## [The problem]
Lines below starting with the line with "Как я могу купить наличную иностранную" and going on through the line with "moderno pensado para toda la" must be output exactly; the rest of the records must be left out.

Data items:
*** Block opens ***

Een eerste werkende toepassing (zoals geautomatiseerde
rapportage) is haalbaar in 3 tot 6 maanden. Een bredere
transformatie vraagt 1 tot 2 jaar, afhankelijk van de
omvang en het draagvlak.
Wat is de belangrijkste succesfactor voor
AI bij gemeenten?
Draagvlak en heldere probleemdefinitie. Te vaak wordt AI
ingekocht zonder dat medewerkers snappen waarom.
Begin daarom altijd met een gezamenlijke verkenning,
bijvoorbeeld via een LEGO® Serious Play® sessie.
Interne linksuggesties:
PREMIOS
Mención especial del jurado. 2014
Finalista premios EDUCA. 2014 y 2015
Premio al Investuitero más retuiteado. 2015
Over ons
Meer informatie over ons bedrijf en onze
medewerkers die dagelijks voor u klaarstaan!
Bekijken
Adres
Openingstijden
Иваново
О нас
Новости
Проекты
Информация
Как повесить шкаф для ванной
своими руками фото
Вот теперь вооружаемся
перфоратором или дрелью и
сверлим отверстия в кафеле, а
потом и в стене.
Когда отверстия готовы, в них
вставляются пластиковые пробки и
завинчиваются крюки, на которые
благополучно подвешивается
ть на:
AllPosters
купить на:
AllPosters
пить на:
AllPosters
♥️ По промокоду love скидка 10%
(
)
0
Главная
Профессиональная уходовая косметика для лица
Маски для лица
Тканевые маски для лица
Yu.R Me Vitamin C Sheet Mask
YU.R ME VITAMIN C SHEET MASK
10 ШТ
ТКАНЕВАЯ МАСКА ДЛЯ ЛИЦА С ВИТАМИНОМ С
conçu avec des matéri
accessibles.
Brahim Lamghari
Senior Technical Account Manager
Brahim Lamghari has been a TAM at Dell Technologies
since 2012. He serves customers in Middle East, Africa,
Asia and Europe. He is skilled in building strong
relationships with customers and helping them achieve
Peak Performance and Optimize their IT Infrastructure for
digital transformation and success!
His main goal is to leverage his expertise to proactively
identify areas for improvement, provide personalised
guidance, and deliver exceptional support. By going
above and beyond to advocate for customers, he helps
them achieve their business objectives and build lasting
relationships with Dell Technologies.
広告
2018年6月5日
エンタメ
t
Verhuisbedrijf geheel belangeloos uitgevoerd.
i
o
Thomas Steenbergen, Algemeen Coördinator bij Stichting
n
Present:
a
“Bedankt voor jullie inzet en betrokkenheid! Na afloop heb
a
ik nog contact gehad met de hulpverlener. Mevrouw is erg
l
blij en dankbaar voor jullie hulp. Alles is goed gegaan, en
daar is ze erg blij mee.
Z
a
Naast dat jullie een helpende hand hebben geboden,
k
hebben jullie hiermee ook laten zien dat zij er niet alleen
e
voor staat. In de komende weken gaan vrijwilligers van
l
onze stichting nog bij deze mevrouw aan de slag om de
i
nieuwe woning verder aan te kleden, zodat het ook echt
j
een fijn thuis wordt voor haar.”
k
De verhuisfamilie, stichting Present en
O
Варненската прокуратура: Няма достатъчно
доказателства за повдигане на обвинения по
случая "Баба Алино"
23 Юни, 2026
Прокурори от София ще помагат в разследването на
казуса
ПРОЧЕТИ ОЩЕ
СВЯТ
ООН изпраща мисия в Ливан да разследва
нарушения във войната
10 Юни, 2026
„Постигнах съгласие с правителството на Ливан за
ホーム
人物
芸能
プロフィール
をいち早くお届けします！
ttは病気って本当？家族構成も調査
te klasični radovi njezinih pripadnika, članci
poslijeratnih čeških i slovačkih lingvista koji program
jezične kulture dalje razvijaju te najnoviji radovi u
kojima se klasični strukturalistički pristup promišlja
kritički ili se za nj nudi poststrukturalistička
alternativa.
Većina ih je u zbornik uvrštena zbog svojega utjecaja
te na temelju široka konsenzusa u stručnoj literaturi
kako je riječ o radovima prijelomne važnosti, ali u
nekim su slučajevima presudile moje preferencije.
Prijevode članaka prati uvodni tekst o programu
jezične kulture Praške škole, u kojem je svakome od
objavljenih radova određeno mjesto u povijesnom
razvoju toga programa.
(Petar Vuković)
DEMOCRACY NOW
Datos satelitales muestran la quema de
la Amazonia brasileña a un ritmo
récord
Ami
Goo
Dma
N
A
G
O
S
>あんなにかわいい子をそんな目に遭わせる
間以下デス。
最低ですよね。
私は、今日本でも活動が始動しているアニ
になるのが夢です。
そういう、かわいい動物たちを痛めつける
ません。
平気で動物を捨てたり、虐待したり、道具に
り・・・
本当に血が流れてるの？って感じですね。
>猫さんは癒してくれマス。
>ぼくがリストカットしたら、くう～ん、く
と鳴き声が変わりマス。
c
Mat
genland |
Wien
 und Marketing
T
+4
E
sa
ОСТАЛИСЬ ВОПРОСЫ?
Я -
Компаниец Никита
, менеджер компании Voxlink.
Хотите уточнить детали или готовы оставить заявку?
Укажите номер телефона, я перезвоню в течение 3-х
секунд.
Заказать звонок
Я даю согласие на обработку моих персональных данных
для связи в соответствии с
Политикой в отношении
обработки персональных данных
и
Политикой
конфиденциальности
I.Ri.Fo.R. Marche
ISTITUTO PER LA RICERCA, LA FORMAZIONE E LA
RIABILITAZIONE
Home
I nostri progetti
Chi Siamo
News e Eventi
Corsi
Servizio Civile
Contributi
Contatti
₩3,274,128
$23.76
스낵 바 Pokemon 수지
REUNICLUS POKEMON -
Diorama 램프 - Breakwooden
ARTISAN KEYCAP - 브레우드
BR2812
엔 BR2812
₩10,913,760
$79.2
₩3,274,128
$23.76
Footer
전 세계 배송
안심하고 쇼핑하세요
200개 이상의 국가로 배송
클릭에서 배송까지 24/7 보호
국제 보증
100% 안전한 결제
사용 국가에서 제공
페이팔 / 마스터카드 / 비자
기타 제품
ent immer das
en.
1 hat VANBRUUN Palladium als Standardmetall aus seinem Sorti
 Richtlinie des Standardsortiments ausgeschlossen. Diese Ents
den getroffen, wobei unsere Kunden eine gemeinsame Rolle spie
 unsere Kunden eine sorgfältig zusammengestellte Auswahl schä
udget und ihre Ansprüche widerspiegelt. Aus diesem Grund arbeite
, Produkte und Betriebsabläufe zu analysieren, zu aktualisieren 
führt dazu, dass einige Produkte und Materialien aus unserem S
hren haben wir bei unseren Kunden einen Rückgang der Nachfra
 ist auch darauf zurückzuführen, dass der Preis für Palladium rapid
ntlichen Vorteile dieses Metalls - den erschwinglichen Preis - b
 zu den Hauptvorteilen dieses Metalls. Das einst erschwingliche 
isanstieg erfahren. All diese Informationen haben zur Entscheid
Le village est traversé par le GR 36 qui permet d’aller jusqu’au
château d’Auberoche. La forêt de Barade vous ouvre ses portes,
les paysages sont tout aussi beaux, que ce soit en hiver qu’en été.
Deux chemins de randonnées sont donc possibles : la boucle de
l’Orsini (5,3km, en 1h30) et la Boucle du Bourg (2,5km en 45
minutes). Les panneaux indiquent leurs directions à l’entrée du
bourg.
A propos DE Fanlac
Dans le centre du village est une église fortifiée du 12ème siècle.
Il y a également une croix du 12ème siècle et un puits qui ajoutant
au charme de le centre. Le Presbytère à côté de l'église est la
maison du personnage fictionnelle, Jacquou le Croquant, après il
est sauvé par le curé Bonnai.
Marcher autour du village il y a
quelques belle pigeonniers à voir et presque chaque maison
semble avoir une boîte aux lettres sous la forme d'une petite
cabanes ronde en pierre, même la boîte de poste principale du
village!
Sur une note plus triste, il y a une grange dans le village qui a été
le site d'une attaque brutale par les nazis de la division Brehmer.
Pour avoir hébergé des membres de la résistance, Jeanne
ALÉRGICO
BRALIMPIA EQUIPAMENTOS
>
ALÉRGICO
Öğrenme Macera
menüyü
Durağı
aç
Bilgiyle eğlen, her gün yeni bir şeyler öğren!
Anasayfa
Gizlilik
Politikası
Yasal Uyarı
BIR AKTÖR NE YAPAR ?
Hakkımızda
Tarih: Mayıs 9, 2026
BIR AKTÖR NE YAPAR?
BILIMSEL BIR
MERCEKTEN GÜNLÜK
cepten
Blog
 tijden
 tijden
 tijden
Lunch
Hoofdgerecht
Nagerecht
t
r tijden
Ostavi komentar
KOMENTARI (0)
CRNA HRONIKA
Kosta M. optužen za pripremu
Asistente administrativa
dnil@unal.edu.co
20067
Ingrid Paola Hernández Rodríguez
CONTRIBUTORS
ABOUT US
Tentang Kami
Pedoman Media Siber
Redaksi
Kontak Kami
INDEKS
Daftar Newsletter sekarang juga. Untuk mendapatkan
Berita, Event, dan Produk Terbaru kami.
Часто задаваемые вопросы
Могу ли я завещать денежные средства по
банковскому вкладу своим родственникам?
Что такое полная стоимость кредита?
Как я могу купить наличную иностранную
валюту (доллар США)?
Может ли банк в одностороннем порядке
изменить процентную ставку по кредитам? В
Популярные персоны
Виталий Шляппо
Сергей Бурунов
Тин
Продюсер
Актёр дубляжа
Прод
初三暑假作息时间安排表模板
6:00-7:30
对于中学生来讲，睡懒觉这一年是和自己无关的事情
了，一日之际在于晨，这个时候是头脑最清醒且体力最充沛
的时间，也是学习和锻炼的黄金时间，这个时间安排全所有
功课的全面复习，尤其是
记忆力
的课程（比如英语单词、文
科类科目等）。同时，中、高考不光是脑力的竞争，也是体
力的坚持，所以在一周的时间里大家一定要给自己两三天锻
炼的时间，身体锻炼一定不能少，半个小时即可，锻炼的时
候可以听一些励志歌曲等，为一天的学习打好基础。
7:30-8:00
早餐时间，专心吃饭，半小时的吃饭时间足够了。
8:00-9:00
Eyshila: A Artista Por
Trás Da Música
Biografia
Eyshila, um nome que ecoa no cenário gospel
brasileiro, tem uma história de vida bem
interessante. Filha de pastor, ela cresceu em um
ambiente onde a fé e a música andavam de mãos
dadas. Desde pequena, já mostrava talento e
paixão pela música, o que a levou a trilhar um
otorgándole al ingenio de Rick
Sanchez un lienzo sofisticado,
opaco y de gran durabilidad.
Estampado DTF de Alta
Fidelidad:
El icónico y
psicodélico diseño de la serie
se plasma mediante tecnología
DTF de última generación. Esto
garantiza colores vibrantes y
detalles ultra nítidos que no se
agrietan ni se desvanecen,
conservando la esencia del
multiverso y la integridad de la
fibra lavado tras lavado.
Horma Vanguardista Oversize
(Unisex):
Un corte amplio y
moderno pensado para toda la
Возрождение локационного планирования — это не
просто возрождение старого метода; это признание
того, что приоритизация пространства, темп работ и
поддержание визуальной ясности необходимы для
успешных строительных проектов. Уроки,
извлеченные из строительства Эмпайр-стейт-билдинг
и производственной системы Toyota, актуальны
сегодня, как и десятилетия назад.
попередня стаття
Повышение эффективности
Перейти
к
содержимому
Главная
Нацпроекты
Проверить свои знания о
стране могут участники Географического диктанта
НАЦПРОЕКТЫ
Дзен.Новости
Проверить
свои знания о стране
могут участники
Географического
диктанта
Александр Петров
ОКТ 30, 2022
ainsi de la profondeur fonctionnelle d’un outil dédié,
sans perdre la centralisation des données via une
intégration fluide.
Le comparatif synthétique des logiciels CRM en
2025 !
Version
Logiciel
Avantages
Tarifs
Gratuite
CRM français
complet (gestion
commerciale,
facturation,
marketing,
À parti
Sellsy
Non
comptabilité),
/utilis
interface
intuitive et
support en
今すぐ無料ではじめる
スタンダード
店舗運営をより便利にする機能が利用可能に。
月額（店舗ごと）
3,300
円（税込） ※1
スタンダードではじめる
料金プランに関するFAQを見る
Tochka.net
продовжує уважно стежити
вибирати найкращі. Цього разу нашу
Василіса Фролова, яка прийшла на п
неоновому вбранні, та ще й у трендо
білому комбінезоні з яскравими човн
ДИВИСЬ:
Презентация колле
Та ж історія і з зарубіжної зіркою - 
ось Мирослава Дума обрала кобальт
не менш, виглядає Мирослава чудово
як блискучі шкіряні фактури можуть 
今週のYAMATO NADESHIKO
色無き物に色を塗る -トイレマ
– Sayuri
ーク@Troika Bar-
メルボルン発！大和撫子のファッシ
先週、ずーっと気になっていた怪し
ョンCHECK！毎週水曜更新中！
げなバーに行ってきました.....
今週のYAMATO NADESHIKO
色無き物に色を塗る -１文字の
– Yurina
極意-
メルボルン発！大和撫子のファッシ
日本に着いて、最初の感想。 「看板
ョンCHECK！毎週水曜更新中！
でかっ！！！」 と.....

*** Block closes ***

## [Task response]
Как я могу купить наличную иностранную
валюту (доллар США)?
Может ли банк в одностороннем порядке
изменить процентную ставку по кредитам? В
Популярные персоны
Виталий Шляппо
Сергей Бурунов
Тин
Продюсер
Актёр дубляжа
Прод
初三暑假作息时间安排表模板
6:00-7:30
对于中学生来讲，睡懒觉这一年是和自己无关的事情
了，一日之际在于晨，这个时候是头脑最清醒且体力最充沛
的时间，也是学习和锻炼的黄金时间，这个时间安排全所有
功课的全面复习，尤其是
记忆力
的课程（比如英语单词、文
科类科目等）。同时，中、高考不光是脑力的竞争，也是体
力的坚持，所以在一周的时间里大家一定要给自己两三天锻
炼的时间，身体锻炼一定不能少，半个小时即可，锻炼的时
候可以听一些励志歌曲等，为一天的学习打好基础。
7:30-8:00
早餐时间，专心吃饭，半小时的吃饭时间足够了。
8:00-9:00
Eyshila: A Artista Por
Trás Da Música
Biografia
Eyshila, um nome que ecoa no cenário gospel
brasileiro, tem uma história de vida bem
interessante. Filha de pastor, ela cresceu em um
ambiente onde a fé e a música andavam de mãos
dadas. Desde pequena, já mostrava talento e
paixão pela música, o que a levou a trilhar um
otorgándole al ingenio de Rick
Sanchez un lienzo sofisticado,
opaco y de gran durabilidad.
Estampado DTF de Alta
Fidelidad:
El icónico y
psicodélico diseño de la serie
se plasma mediante tecnología
DTF de última generación. Esto
garantiza colores vibrantes y
detalles ultra nítidos que no se
agrietan ni se desvanecen,
conservando la esencia del
multiverso y la integridad de la
fibra lavado tras lavado.
Horma Vanguardista Oversize
(Unisex):
Un corte amplio y
moderno pensado para toda la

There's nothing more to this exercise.